*Written instruction 1*: Please write out the lines of the listing, beginning at the line that has "pose: elev=185.8 azim=194.0" and stopping after the line that has "Dot at: (176, 216)". Leave the pictures out.

== Extracted text

Moshe tells Bnei Yisrael that they will conquer Eretz Canaan little by little, so that the land will not be overrun by wild animals before Bnei Yisrael are able to settle the whole land.
Moshe stresses that the Torah is indivisible and not open to partial observance.
The Land of Israel is described as a land of wheat, barley, grapes, figs, and pomegranates, a land of oil-yielding olives and date honey.
Moshe cautions Israel not to become haughty and think that their success in the land of Israel is a result of their own powers or vigor; rather, it was Hashem who gave them wealth and success.
Nor did Hashem drive out the Canaanites because of the people of Israel's righteousness, but rather because of the sins of the Canaanites; for the road from Sinai had been a catalogue of large and small sins and rebellions against Hashem and Moshe.
Moshe details the events after Hashem spoke the 10 Commandments at Sinai, culminating in his bringing down the second set of Tablets.
Aharon's passing is recorded as is the elevation of the levi'im to Hashem's ministers.
Moshe points out that the 70 people who went down to Egypt have now become like the stars of the heaven in abundance. Reviewed are the blessings that accompany keeping mitzvot and the curse that results from non-observance.

"The Righteous and His Blessings"
The parashah starts with this verse: “Then it will happen, as a result of your listening to these ordinances, when you keep and do them, that Hashem your God will keep with you the covenant kindness that He swore to your fathers.” (Deuteronomy 7:12) In the preceding parashah the last verses explained that the truly righteous individual will not receive his personal reward for his good deeds while he himself is still on earth. Here Scripture describes the blessings that will come to the community if it lives in accordance with its duty. These Blessings come as a result of such a life, they are not rewarding to be pursued for their own sake. Rabbi Hirsch says “that is why all the commandments of the Torah are subsumed here under one term Hamishpatim they are none other than legal axioms through which the many varied aspects and relationship of physical and spiritual life of both individual and nation receive their rightful due, in accordance with the standard of Tsedek the Divinely-set ideal state of the world.

====
== Records for the exercise

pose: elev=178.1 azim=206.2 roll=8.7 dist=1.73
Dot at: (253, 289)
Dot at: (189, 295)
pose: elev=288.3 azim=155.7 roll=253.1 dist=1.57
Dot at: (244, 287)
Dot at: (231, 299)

====
== Records for the exercise

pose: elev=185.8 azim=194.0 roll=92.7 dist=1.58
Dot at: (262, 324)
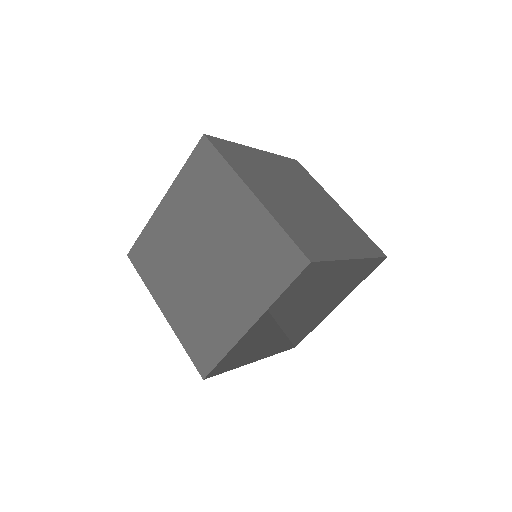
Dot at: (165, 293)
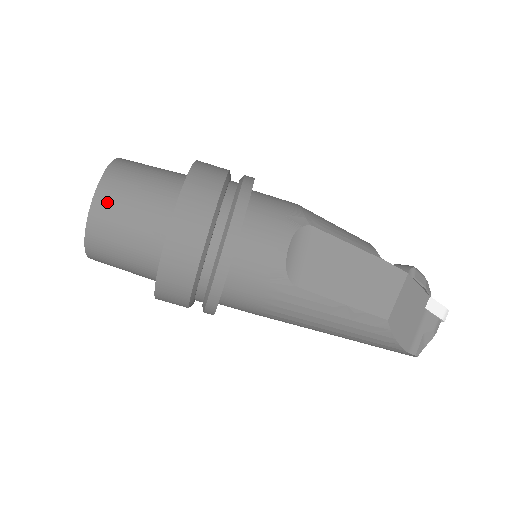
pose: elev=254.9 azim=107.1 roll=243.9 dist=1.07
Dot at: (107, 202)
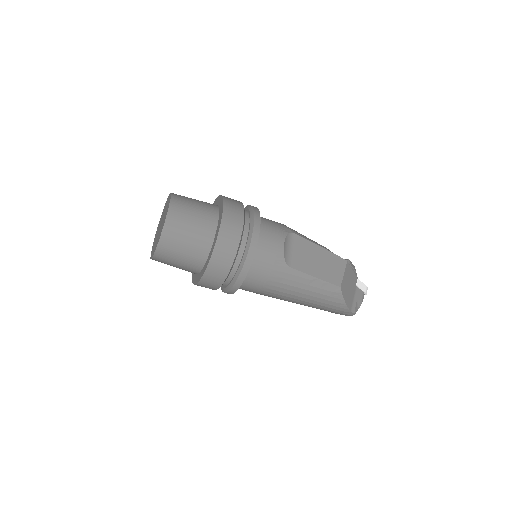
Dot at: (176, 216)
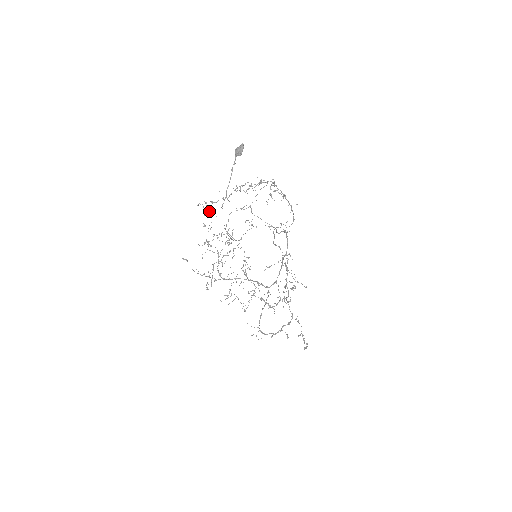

====
== Records for the exercise

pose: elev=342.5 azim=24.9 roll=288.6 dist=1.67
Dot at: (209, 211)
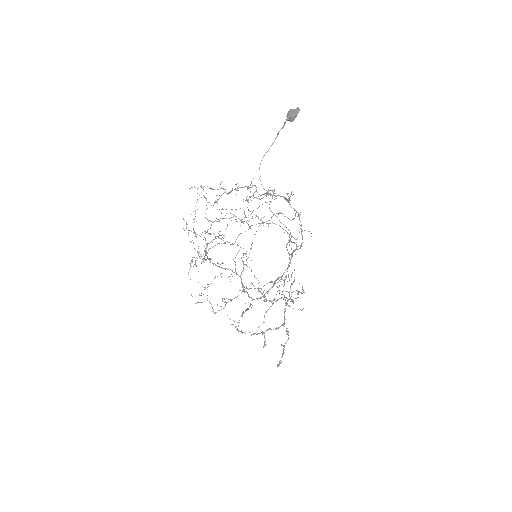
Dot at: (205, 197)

====

*Written instruction 2*: According to the Torah portion summary, why did Hashem drive out the Canaanites?

*Result 1*:
pose: elev=185.8 azim=194.0 roll=92.7 dist=1.58
Dot at: (262, 324)
Dot at: (165, 293)
pose: elev=254.9 azim=107.1 roll=243.9 dist=1.07
Dot at: (107, 202)
Dot at: (176, 216)

*Result 2*: Because of the sins of the Canaanites.